Oppenheimer Fund, Inc. v. Sanders, 437 U.S. 340, 351 (1978) (quotation omitted).
See Trident Mgmt. Grp., LLC v. GLF Constr. Corp., No. 16-17277, 2017 WL 3011144, at *4 (E.D. La. July 14, 2017) (citations omitted) (noting that, while relevancy in the discovery process is broader than in the context of admissibility, courts have recognized this tenet should not be misapplied so as to allow fishing expeditions in discovery); see also Crosby v. La. Health Serv. & Indem. Co., 647 F.3d 258, 264 (5th Cir. 2011); Ganpat v. E. Pac. Shipping, PTE, Ltd., No. 18-13556, 2020 WL 1046336, at *3 (E.D. La. Mar. 4, 2020).
Defendants have produced HealthStream training documents regarding FLSA compliance;thus, Plaintiff's request for training information from personnel files is cumulative. Further, considering the proportionality factors, and given the wealth of irrelevant and confidential information contained within each supervisor's personnel file, Defendants' relevance and proportionality objections to production of supervisors' personnel files are sustained in part. Defendants must, however, provide the names, last known addresses, and phone numbers for each of its identified supervisors. In addition, Defendants must produce any disciplinary action based on FLSA violations received by any relevant supervisor. Defendants need not produce any further information from the supervisors' personnel files.

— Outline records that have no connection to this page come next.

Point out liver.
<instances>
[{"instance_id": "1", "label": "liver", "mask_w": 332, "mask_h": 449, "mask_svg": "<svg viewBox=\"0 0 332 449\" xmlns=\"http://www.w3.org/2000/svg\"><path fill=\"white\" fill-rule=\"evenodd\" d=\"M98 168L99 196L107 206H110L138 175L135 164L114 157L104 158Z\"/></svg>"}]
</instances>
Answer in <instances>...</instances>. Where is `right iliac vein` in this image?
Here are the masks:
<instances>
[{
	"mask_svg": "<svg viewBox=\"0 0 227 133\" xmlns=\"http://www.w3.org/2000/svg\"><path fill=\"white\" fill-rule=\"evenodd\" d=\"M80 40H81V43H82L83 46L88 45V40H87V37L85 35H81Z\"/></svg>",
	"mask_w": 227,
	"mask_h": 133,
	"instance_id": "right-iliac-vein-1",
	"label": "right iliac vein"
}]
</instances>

See ECF Nos. 220-1 at 10, 240 at 9.
I. Request No. 79 - Incident Reports
REQUEST: All incident reports involving or worked by the Opt-ins during the Relevant Time Period.

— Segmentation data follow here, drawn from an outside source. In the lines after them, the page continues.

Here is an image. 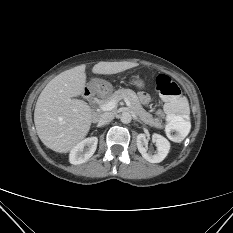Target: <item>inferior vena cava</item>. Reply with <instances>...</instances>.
<instances>
[{
    "mask_svg": "<svg viewBox=\"0 0 233 233\" xmlns=\"http://www.w3.org/2000/svg\"><path fill=\"white\" fill-rule=\"evenodd\" d=\"M115 117V114L113 112H104L99 115L98 122L100 125L107 124L111 122Z\"/></svg>",
    "mask_w": 233,
    "mask_h": 233,
    "instance_id": "1",
    "label": "inferior vena cava"
}]
</instances>
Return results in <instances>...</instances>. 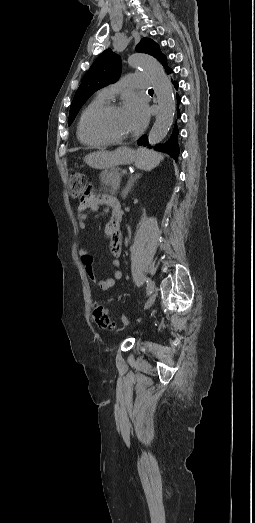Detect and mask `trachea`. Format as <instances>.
Here are the masks:
<instances>
[{
    "mask_svg": "<svg viewBox=\"0 0 255 523\" xmlns=\"http://www.w3.org/2000/svg\"><path fill=\"white\" fill-rule=\"evenodd\" d=\"M148 92H153V89H152V88H150V89L148 90Z\"/></svg>",
    "mask_w": 255,
    "mask_h": 523,
    "instance_id": "3493384b",
    "label": "trachea"
}]
</instances>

RESPONSE: LaPlace objects to this Request on the grounds that the term “incident reports” is vague and ambiguous such that LaPlace is impermissibly required to speculate as to Plaintiff's intended meaning. Defendant further objects that the discovery of “all incident reports” involving the Opt-ins is not reasonably calculated to lead to the discovery of admissible evidence, and is unduly burdensome, overly broad, and not proportional to the needs of the litigation. This request is not limited to “incidents” that have any relationship whatsoever to Plaintiff's sole remaining claim in this lawsuit, and all such documents of which LaPlace is aware that may fall under the term “incident reports” are wholly irrelevant to Plaintiff's claims or LaPlace's defenses in the present lawsuit concerning the sole question of whether meal breaks were impermissibly interrupted.

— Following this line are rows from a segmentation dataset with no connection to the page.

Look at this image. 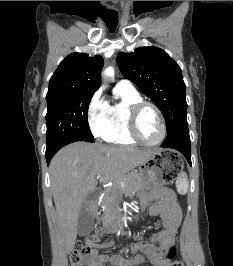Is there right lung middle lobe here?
<instances>
[{
	"instance_id": "dd1d6c3e",
	"label": "right lung middle lobe",
	"mask_w": 233,
	"mask_h": 266,
	"mask_svg": "<svg viewBox=\"0 0 233 266\" xmlns=\"http://www.w3.org/2000/svg\"><path fill=\"white\" fill-rule=\"evenodd\" d=\"M94 93H74L46 98L47 149L77 137L93 139L87 112Z\"/></svg>"
}]
</instances>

Defendants' objection is sustained. For the same reasons as set forth with regard to safety huddle forms, the burden of producing paper forms categorized by month, year, and patient, rather than by employee, far outweighs the likely benefit. Plaintiffs may obtain the desired information, i.e., when and/or at what frequency their meal breaks have been interrupted, through more convenient, less burdensome, and less expensive means. Plaintiffs' Notice of Supplemental Authority provides clear examples of less burdensome methods for same.
IV. CONCLUSION
For the foregoing reasons, while Plaintiffs are entitled to discovery of relevant, proportional information, many of the requests in dispute exceed the boundaries of discovery and are not proportional to the needs of the case. Accordingly, IT IS ORDERED that Plaintiff's October 18, 2023 Motion to Compel (ECF No. 220) is GRANTED IN PART AND DENIED IN PART as stated herein. Defendants must supplement their discovery responses as ordered herein within fourteen (14) days of this Order.
IT IS FURTHER ORDERED that Plaintiff's October 31, 2023 Motion to Compel (ECF No. 224) is DENIED.